Romanda dikkatimi çeken bir diğer nokta da önyargı ve sınıfsal eşitsizlik… Tigre gibi Fabiana gibi toplumun “alt” kesiminden gelen çocuklar “potansiyel hırsız” olarak görülüyor, dışlanıyor. Toplumun bu kanayan yarasını özellikle “çocuk gözünden” anlatmanızın sebebi nedir?
Bir çocuğun gözünden bakınca büyük meselelerin tümü daha canlı ve keskin hissedilir. Biz yetişkinler yıllar içinde sorunlu durumlara alışıp normalleştiriyoruz.
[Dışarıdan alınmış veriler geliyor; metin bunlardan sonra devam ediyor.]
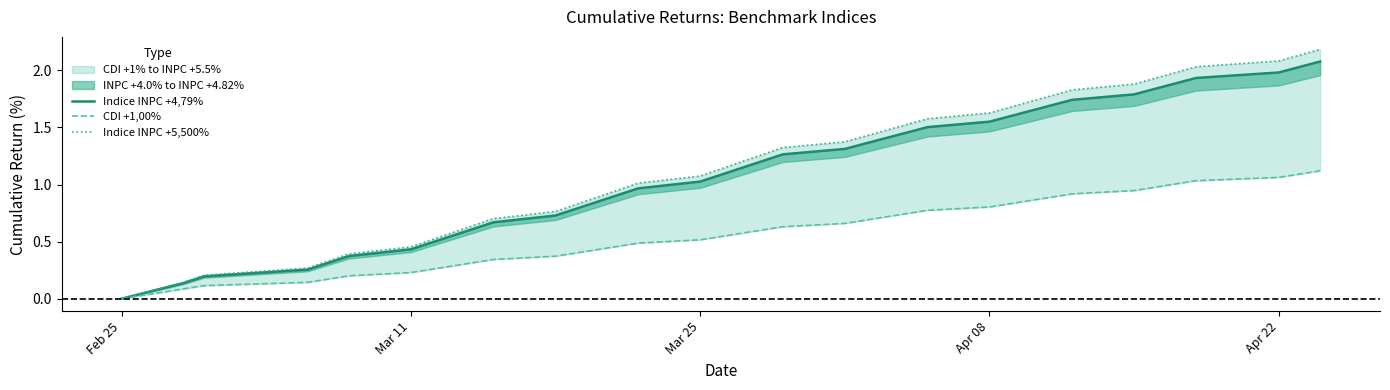

Where does the Indice INPC +4,79% series first go above 1?

Mar 25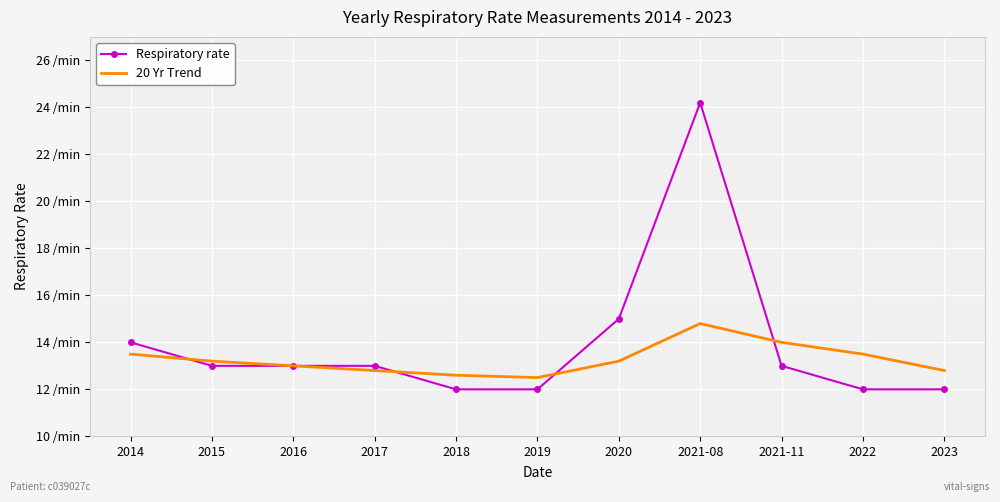

What are all the series names shown in the legend?

Respiratory rate, 20 Yr Trend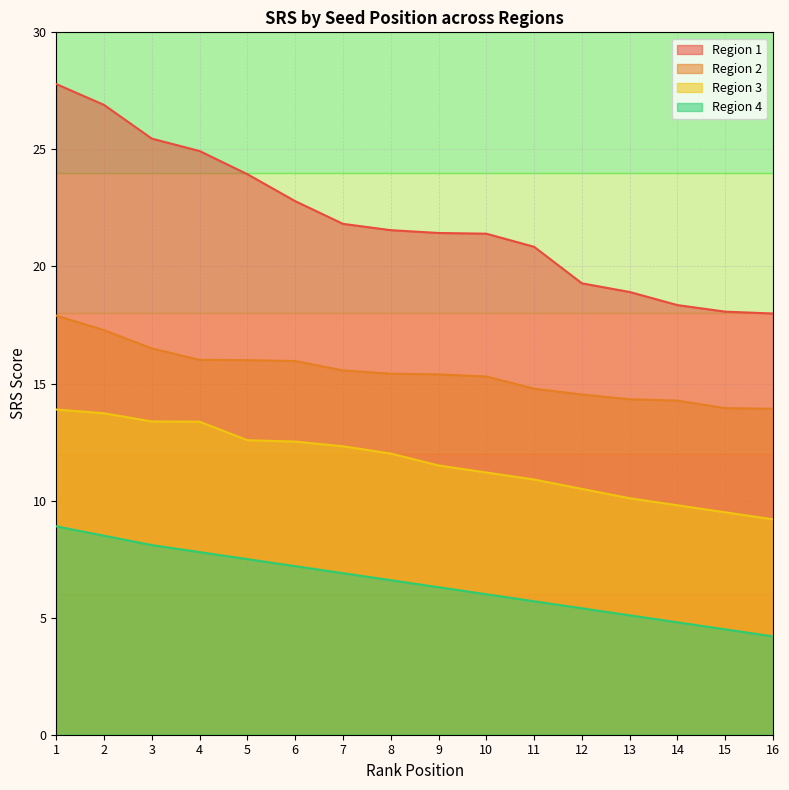

How many lines are shown in the chart?

4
Ama bir çocuk için, haksızlık ve önyargıyı ilk elden yaşamak, sadece birkaç sokak ötede doğduğun için hayata farklı bir başlangıç çizgisinden başlıyor gibi hissetmek, katlanılmazdır. Bence bu, sosyal eşitsizliğin ne kadar absürt olduğunu en iyi şekilde ortaya koyar.
Futbol, Tigre ve arkadaşları için yalnızca bir oyun değil, yoksulluktan, umutsuzluktan, şiddetten kaçışın, çıkış yolu. Bu sadece Brezilya’da değil maalesef tüm dünyada giderek artan bir problem… Çocuklara ve gençlere seslenen bir yazar olarak gelecek umudunuzu ve geleceğe dair sözlerinizi merak ediyoruz.
Okurun temel haklarından biri, bir kitabı dilediği gibi okuma özgürlüğüdür. Bu yüzden okurlara ne anlam çıkarmaları gerektiğini dikte etmeyi tercih etmiyorum. Üstelik, hikâyede saklı “büyük sorular”ın yanıtlarını çoğu zaman ben de bilmiyorum. Unutmayın, bir kitap her zaman iki kişi tarafından yazılır: Yazar ve her bir okur. Dolayısıyla kitabım, okur sayısı kadar farklı biçimde yorumlanabilir. Basit bir futbol hikâyesi, bir aşk hikâyesi, büyüme hikâyesi veya toplum eleştirisi olarak okunabilir. Yine de içten içe, kitabımın insanları dünyadaki dezavantajlı, imkânları az olan çocukların yaşadığı zorluklara daha duyarlı ve bilinçli kılmasını ve belki de eyleme geçmeleri için onlara ilham vermesini umuyorum.